# LISTED ENTRIES
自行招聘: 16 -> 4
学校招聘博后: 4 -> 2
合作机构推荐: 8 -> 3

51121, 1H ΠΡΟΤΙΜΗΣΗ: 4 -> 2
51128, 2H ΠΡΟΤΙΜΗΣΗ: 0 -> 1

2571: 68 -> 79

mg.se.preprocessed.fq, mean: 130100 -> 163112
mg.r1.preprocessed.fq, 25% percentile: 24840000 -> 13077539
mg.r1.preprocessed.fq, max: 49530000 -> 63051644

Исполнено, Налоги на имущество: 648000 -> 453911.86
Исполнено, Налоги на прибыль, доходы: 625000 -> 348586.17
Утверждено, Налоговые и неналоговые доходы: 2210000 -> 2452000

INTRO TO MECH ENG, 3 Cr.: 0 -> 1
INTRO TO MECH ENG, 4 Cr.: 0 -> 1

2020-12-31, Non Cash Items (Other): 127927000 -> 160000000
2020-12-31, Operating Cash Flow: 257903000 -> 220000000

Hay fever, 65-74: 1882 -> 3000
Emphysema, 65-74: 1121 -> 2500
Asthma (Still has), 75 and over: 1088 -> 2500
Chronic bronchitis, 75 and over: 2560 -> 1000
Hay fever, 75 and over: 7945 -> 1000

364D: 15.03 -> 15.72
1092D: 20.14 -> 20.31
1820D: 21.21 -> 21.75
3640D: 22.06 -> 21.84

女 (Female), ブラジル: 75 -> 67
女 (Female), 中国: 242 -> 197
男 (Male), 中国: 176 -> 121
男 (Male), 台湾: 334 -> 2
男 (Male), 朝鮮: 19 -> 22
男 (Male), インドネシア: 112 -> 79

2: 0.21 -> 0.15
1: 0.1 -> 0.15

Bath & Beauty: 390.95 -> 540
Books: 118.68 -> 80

# AIM OF THE TASK
Retype, exactly as written, each line from the one containing "3640D: 22.06 -> 21.84" through the last line of the listing above, and leave out all other lines.

# SOLUTION FOR THIS EXERCISE
3640D: 22.06 -> 21.84

女 (Female), ブラジル: 75 -> 67
女 (Female), 中国: 242 -> 197
男 (Male), 中国: 176 -> 121
男 (Male), 台湾: 334 -> 2
男 (Male), 朝鮮: 19 -> 22
男 (Male), インドネシア: 112 -> 79

2: 0.21 -> 0.15
1: 0.1 -> 0.15

Bath & Beauty: 390.95 -> 540
Books: 118.68 -> 80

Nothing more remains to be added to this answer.